A GP is perhaps one of the most personable roles available in healthcare, requiring individuals to not only have a diverse grasp of medical knowledge, but also to have great communication skills.
This enables you to build up strong patient-doctor relationships, helping those who come to see you feel comfortable in reporting ailments and confident in your abilities to offer advice and diagnose treatment.
However, while the bond between patient and doctor can often take a long time to build, this is not always possible. If you are a permanent GP then there will be times in your career when you move to new practices, or if you undertake locum GP work then you will need to be able to adapt to not only new environments but also different types of patients.
Settling into a new environment
Before heading to a new GP surgery it's important to get as much information as you can about where you will be working. You may be able to ask your new employer or the agency you are working for to provide details of the surgery, such as opening hours, patient demographics or specialist services offered.
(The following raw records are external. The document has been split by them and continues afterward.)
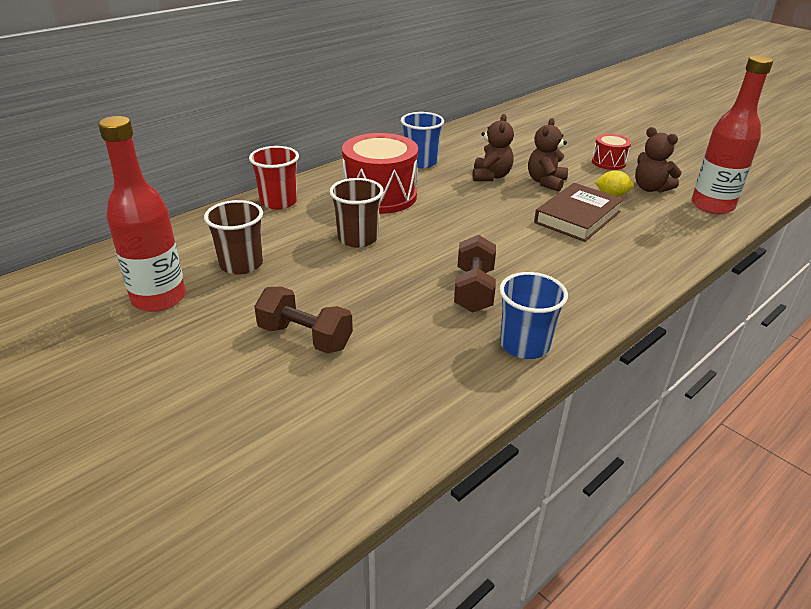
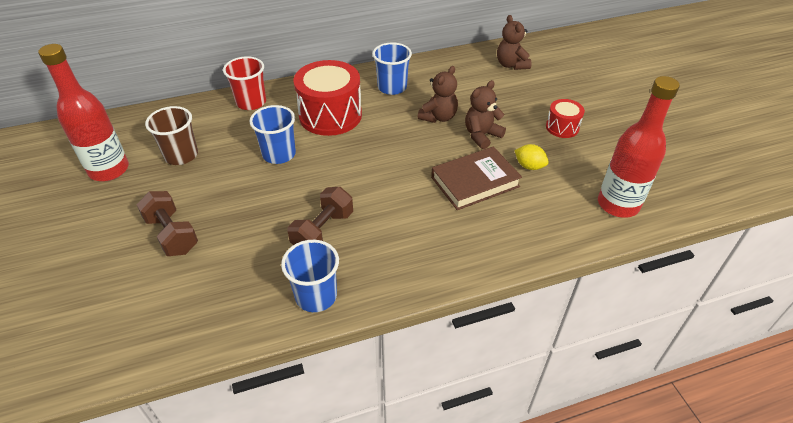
camera: 25 degrees right, 10 degrees up
brown cup [330,178,384,248] -> blue cup [249,105,296,164]
brown teddy bear [635,127,682,193] -> brown teddy bear moved to [497,15,532,70]

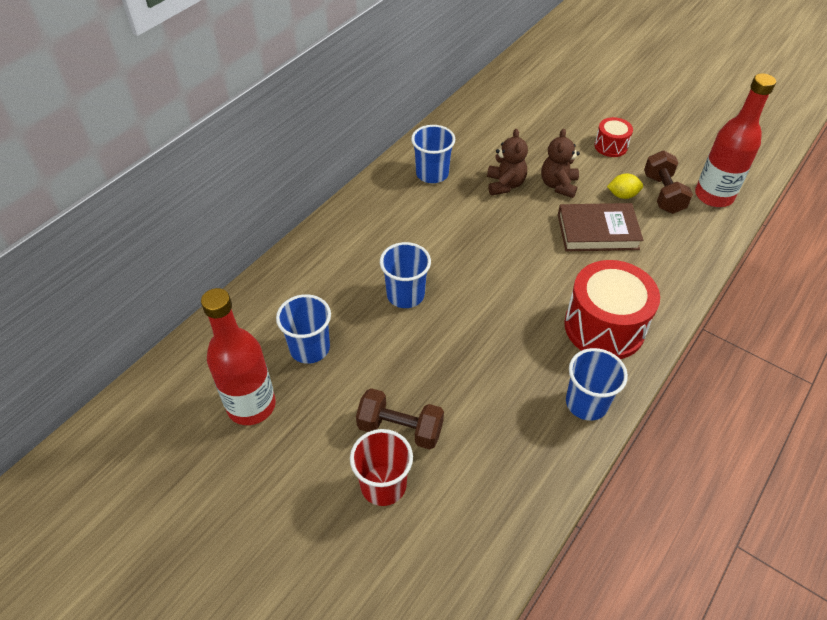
camera: 35 degrees left, 5 degrees up
brown cup [145,106,198,165] -> blue cup [276,294,331,364]
red cup [223,56,266,110] -> red cup moved to [350,429,413,506]
brown dumbbell [287,187,353,245] -> brown dumbbell moved to [644,151,693,214]
red drum [294,60,362,136] -> red drum moved to [564,260,660,359]
brown book [431,147,522,210] -> brown book turned 60 degrees clockwise [558,203,643,251]
brown teddy bear [497,15,532,70] -> none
Alternatively, researching on your own will help you to feel prepared for your new role. While you won't be able to access medical records of prospective patients, it could be beneficial to research the local area to find out more about the people who you may be treating. Regional or local data available on the Office for National Statistics, NHS website or individual council sites may provide clues as to what the average age of your patients may be and whether there is a high incidence of conditions such as obesity, smoking-related illnesses or heart disease.
Spotting such local variants could then prompt you to do a little more background reading into specific conditions, helping you to feel more prepared for whatever problems your new patients might report.
Building patient relationships
Doctor-patient relationships can take time, but while you may have regular visitors to your surgery, others will only visit occasionally. Being warm and welcoming to everyone that comes through your door will help put them at ease, even if you are an unfamiliar face. If your patient is made to feel comfortable they will then usually be more forthcoming with discussing their symptoms or health problems, allowing you to better treat them and offer advice.
Patients often expect their GPs to have all the answers and therefore it may help to refresh your mind and prepare for specific appointments if you know what they may be concerning in advance or feel that you need to read up on more unusual ailments.
Exploring different options and finding individual solutions to suit your patients is all part and parcel of being a GP and it may take time and a little patience to forge relationships with regular patients. However, the more experience you have the more confident you will feel in your communication abilities, allowing you to be both professional and personable whatever your environment.